More generally, late-term abortions tend to be a small minority of such procedures: They accounted for 1.3 percent of the 623,000 abortions performed in 2007. Many of the battles over abortion, however, get fought over this minority of procedures — probably because they are the abortions that Americans feel most conflicted about.
Thirty-nine states prohibit elective abortion late in a pregnancy. The District, however, has no such restriction. Many of these laws are understood to be compliant with Roe v. Wade, which gave states the power to prohibit third-trimester abortion as long as there was an exception for “the preservation of the life or health of the mother.”
A small body of research exists that looks at why women obtain late-term abortions: One 1988 study, which studied women seeking to terminate their pregnancy after 16 weeks, found that the vast majority either didn’t recognize their pregnancy early on or had difficulty making financial or logistical arrangements for the procedure. A more recent study from the Guttmacher Institute focused on women seeking abortions after 13 weeks, and found them to have lower levels of education, more likely to be adolescents or have experienced three or more disruptive events in the past year.
The concern, on the part of reproductive health advocates, has to do with women who could experience significant harm if a late-term abortion were not available.

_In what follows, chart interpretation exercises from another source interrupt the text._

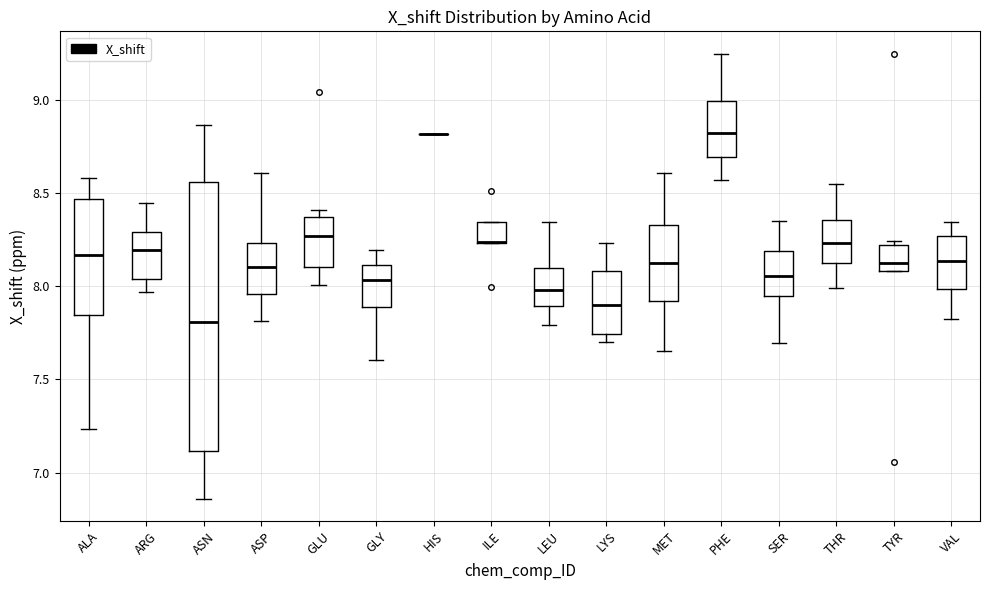

Reading left to right, transcribe this box plot: for each box, give where its median line is, the range the box spans, and where its two whiskers end, as read against the y-axis. The values are not printed on the chart, so give them approximately, as read against the axis.

ALA: median 8.15, box 7.85 to 8.45, whiskers 7.25 to 8.60
ARG: median 8.20, box 8.05 to 8.30, whiskers 7.95 to 8.45
ASN: median 7.80, box 7.10 to 8.55, whiskers 6.85 to 8.85
ASP: median 8.10, box 7.95 to 8.25, whiskers 7.80 to 8.60
GLU: median 8.25, box 8.10 to 8.35, whiskers 8.00 to 8.40
GLY: median 8.05, box 7.90 to 8.10, whiskers 7.60 to 8.20
HIS: box collapsed to a line at 8.80, whiskers 8.80 to 8.80
ILE: median 8.25 (drawn on the box's lower edge), box 8.25 to 8.35, whiskers 8.25 to 8.35
LEU: median 8.00, box 7.90 to 8.10, whiskers 7.80 to 8.35
LYS: median 7.90, box 7.75 to 8.10, whiskers 7.70 to 8.25
MET: median 8.10, box 7.90 to 8.35, whiskers 7.65 to 8.60
PHE: median 8.80, box 8.70 to 9.00, whiskers 8.55 to 9.25
SER: median 8.05, box 7.95 to 8.20, whiskers 7.70 to 8.35
THR: median 8.25, box 8.10 to 8.35, whiskers 8.00 to 8.55
TYR: median 8.10 (just above the box's lower edge), box 8.10 to 8.20, whiskers 8.10 to 8.25
VAL: median 8.15, box 8.00 to 8.25, whiskers 7.80 to 8.35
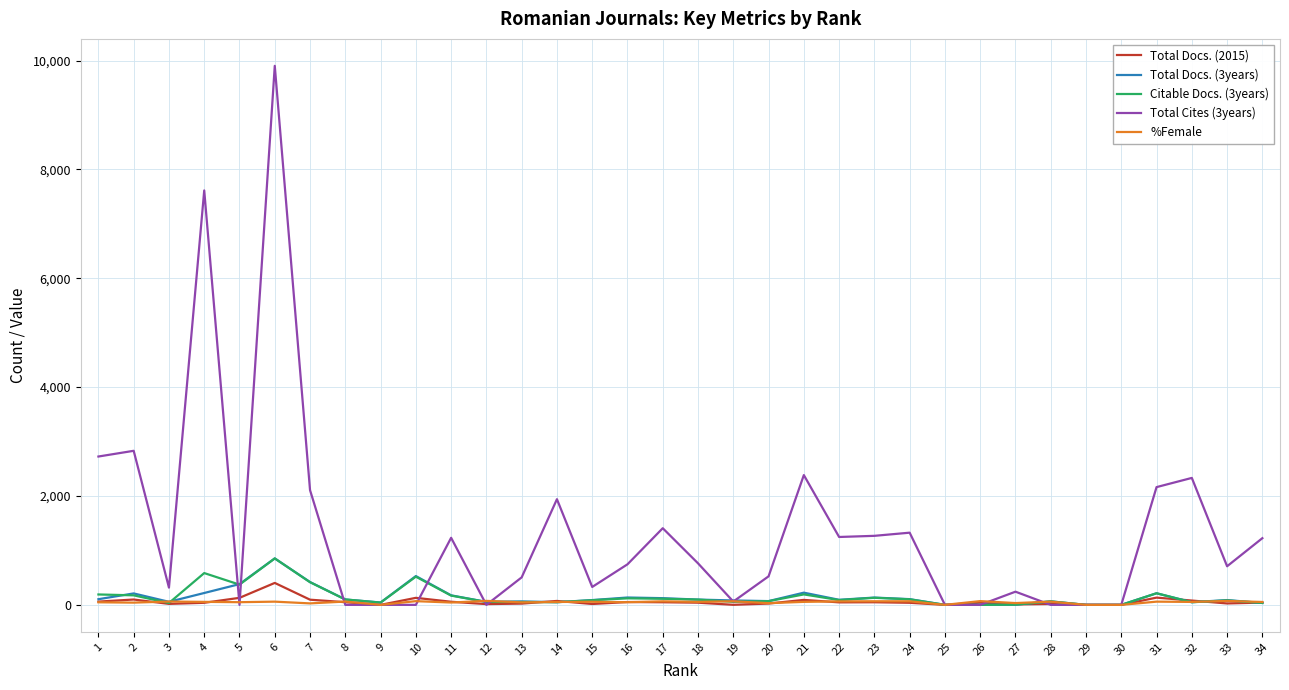

The value of Total Cites (3years) at 2 is 2830. True or false?

True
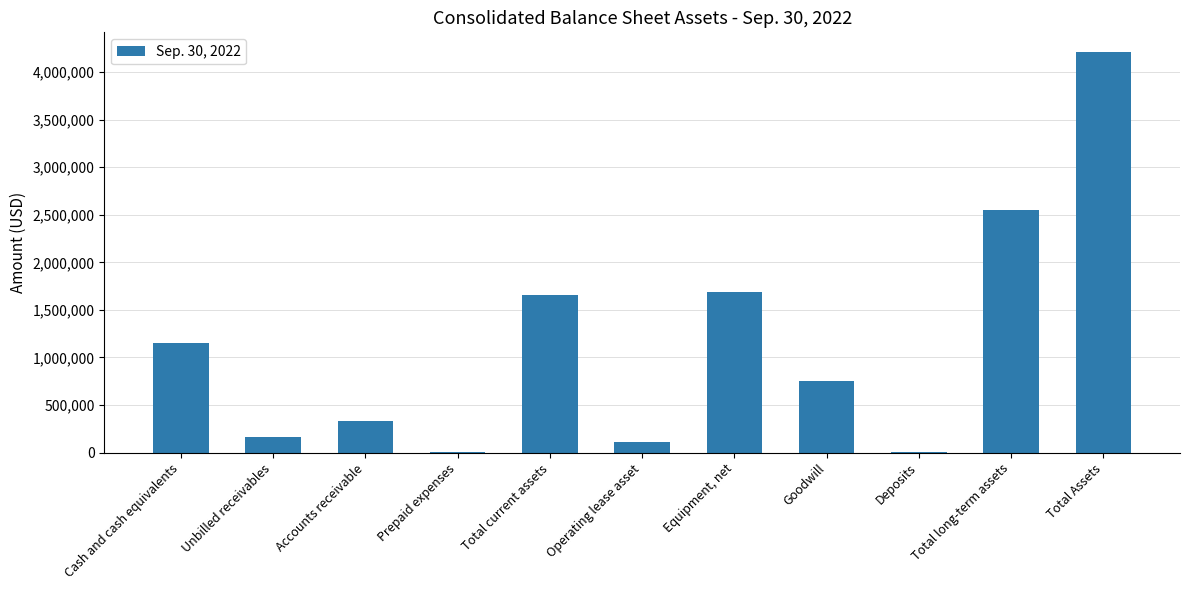

At which category does the chart reach its peak across all series?

Total Assets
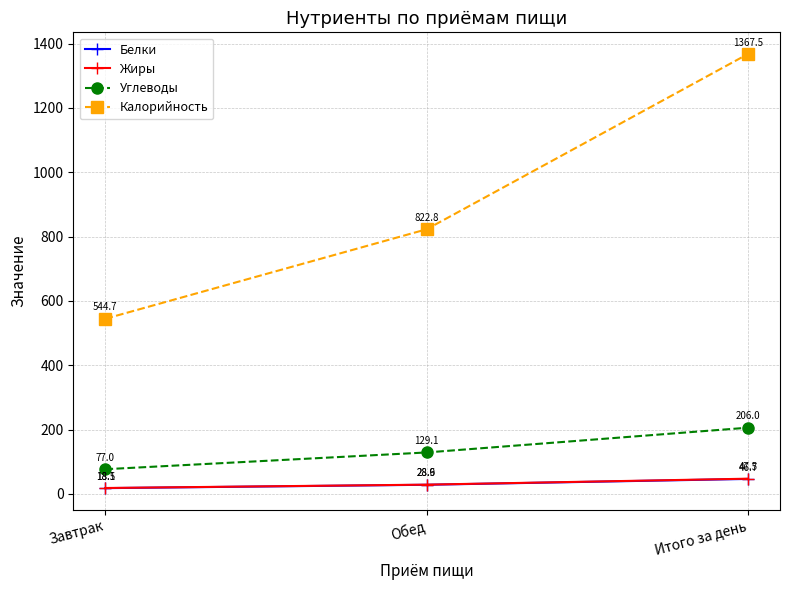

Between Обед and Итого за день, which series saw the biggest shift?

Калорийность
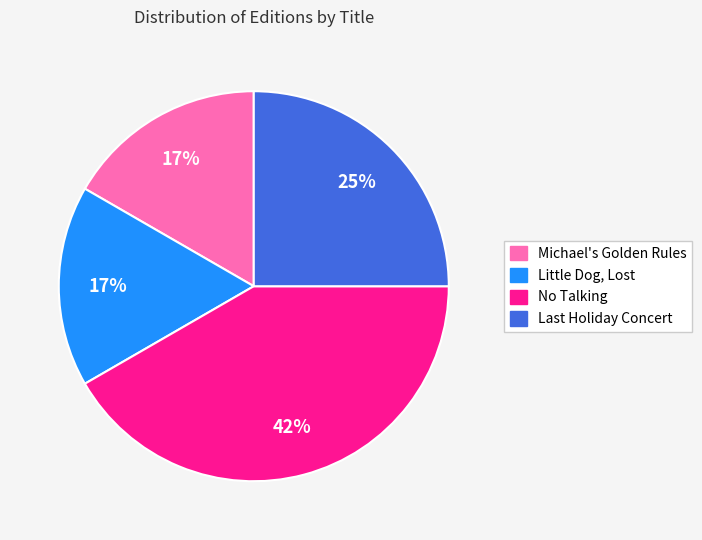

To the nearest percent, what is the combined percentage of Michael's Golden Rules and No Talking?

58%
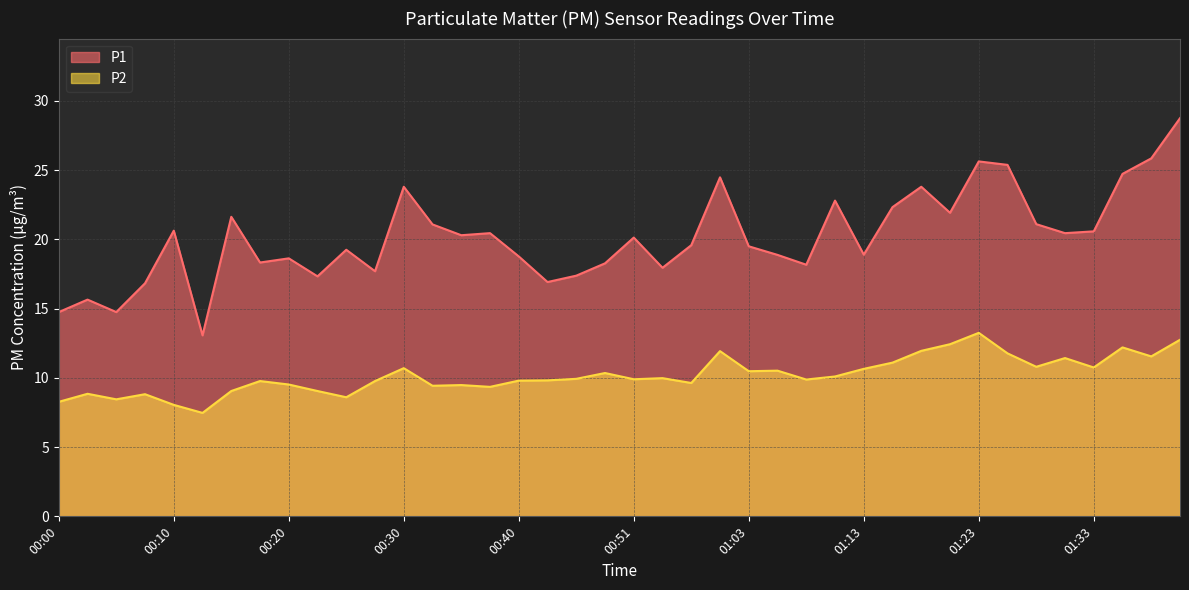

What is the value of the P1 point at the 4th from the left?

16.8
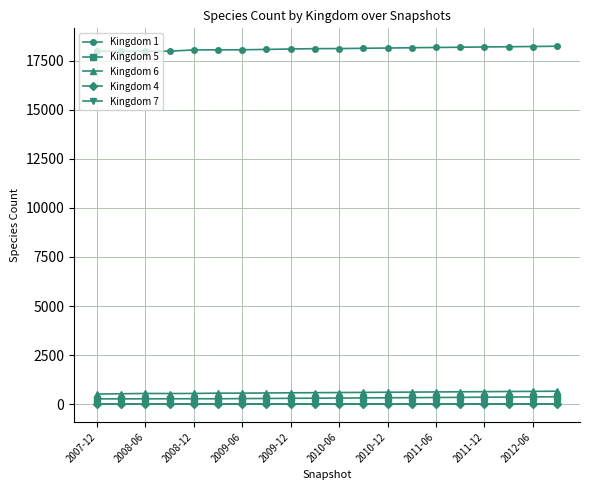

Which series has the largest total across all categories?

Kingdom 1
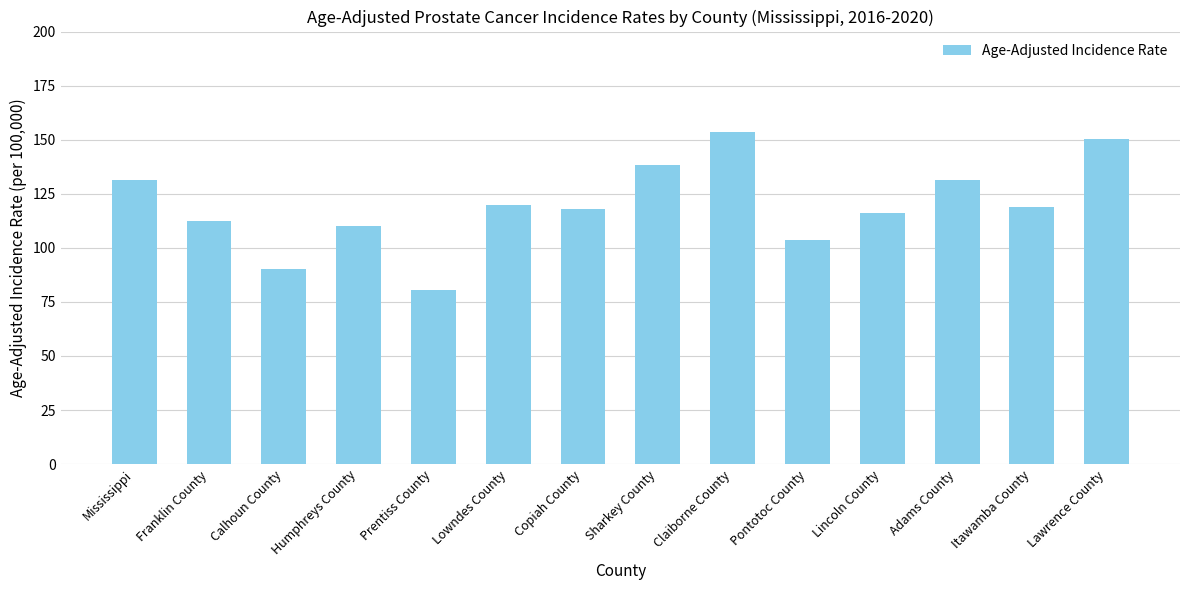

Which label corresponds to the largest value in the chart?

Claiborne County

The Franks legislation does include a proviso for women whose life is threatened, but is silent about any exception for a woman who could face adverse health effects. “While most women can look forward to a safe pregnancy, pregnancies can go terribly wrong,” said Willie Parker, an obstetrician who submitted testimony for this week’s hearing. He recalled caring for a Senate staff member who discovered a deadly fetal anomaly 23 weeks into her pregnancy.
“She and her husband were distraught — this was their first child — but resolute that abortion was the right decision for them,” Parker said.
Abortion rights advocates worry that, under the Franks law, such an option would not be available to couples with similar concerns.